The properties (with trailing `_`) are nice in that they give back the data in well-known formats that one can continue working with, e.g. NetworkX graphs for graph algorithms and DataFrames for statistical analyses.

### Service attributes

However, the service attributes offer more control and may be especially handy if the model is quite big, so that you do not necessarily want everything spit out at once.
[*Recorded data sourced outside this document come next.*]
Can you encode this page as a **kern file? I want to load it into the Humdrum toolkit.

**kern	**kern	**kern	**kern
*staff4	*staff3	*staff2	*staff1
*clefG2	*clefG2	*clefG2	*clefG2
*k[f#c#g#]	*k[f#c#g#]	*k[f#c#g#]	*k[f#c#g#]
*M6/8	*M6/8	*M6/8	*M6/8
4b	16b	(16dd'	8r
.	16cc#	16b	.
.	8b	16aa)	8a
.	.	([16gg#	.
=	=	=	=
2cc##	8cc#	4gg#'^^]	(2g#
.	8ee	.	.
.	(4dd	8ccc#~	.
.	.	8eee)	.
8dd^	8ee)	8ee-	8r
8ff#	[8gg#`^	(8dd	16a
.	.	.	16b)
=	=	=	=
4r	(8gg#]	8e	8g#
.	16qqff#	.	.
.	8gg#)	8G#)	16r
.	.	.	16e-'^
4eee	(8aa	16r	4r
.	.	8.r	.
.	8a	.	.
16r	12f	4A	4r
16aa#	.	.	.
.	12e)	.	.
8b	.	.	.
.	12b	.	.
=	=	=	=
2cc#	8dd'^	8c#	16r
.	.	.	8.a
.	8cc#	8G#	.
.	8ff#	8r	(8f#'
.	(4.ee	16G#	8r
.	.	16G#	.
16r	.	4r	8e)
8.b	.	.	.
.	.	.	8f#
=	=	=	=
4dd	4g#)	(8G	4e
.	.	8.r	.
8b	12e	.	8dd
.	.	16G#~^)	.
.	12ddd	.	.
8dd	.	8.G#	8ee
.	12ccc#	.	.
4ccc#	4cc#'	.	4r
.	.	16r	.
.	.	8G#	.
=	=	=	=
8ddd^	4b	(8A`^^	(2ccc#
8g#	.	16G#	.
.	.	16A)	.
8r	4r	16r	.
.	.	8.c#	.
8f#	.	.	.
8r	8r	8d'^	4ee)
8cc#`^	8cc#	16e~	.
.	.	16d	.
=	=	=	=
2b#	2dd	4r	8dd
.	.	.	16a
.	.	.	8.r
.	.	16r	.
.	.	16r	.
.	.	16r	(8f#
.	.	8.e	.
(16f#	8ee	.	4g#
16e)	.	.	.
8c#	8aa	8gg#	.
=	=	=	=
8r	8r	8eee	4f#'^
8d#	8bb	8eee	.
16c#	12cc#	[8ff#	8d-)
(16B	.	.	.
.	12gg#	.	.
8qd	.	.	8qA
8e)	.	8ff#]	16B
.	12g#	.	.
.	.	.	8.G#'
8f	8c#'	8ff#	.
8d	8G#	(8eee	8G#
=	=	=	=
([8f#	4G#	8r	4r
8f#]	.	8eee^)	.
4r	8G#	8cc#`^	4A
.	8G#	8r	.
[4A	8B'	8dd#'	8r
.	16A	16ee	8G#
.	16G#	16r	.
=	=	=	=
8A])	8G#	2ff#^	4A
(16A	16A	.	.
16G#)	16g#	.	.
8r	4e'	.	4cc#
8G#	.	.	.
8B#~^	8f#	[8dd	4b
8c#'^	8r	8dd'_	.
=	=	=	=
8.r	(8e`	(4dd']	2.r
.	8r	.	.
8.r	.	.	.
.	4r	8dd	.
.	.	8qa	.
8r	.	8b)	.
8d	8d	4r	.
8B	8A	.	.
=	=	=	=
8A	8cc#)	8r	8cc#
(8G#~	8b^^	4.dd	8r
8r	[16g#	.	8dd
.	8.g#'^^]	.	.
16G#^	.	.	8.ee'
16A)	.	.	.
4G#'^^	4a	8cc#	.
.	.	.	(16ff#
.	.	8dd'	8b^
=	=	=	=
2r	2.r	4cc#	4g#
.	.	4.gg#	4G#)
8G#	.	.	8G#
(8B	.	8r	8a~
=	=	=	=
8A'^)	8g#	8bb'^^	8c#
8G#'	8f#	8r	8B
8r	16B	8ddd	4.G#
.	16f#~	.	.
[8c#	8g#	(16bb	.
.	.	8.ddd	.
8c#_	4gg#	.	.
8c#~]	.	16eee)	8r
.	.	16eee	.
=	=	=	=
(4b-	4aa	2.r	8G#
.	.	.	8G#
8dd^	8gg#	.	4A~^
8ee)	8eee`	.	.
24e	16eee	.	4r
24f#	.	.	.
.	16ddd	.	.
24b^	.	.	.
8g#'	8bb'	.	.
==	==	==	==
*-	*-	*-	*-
For instance, you can search for entities with the `entities` service.

In [9]:
white_house_matches = model.entities.search("White House")
white_house_matches[:10]

[EntityLabel(id=3160, label="White House's Idea"),
 EntityLabel(id=2317, label='White House Official'),
 EntityLabel(id=35, label='White House influence'),
 EntityLabel(id=1525, label='White House press secretary Sarah Huckabee Sanders'),
 EntityLabel(id=3046, label='The White House chief'),
 EntityLabel(id=2994, label='the White House Council'),
 EntityLabel(id=166, label='the White House adviser'),
 EntityLabel(id=1134, label='the White House narrative'),
 EntityLabel(id=965, label='Former White House counselor'),
 EntityLabel(id=1009, label='The former White House communications director')]

In [10]:
white_house_id = white_house_matches[0].id

And you can create a subgraph that expands from a set of focus nodes and only includes those that pass a filter.

In [11]:
from datetime import date
from narrativegraphs import GraphFilter

white_house_graph = model.graph.expand_from_focus_entities(
    [white_house_id],
    "relation",
    graph_filter=GraphFilter(
        minimum_node_frequency=20,
        categories={'category': ["POLITICS"]},
        earliest_date=date(2014, 1, 1)
    )
)

# stripping labels to remove some whitespaces
print("NODES")
for node in white_house_graph.nodes:
    print(node.id, node.label.strip())

print("\nEDGES")
for edge in white_house_graph.edges:
    print(edge.subject_label.strip(), '-', edge.label, '->', edge.object_label.strip())

NODES
3160 White House's Idea

EDGES


### Saving and loading the model

We can save the model for later use, especially if we have a lot of documents that takes a while to process.

In [17]:
model.save_to_file("demo")

And we can load it from that saved file.

In [16]:
model = NarrativeGraph.load("demo")

## References

[1] Misra, Rishabh. "News Category Dataset." arXiv preprint arXiv:2209.11429 (2022).

[2] Misra, Rishabh and Jigyasa Grover. "Sculpting Data for ML: The first act of Machine Learning." ISBN 9798585463570 (2021).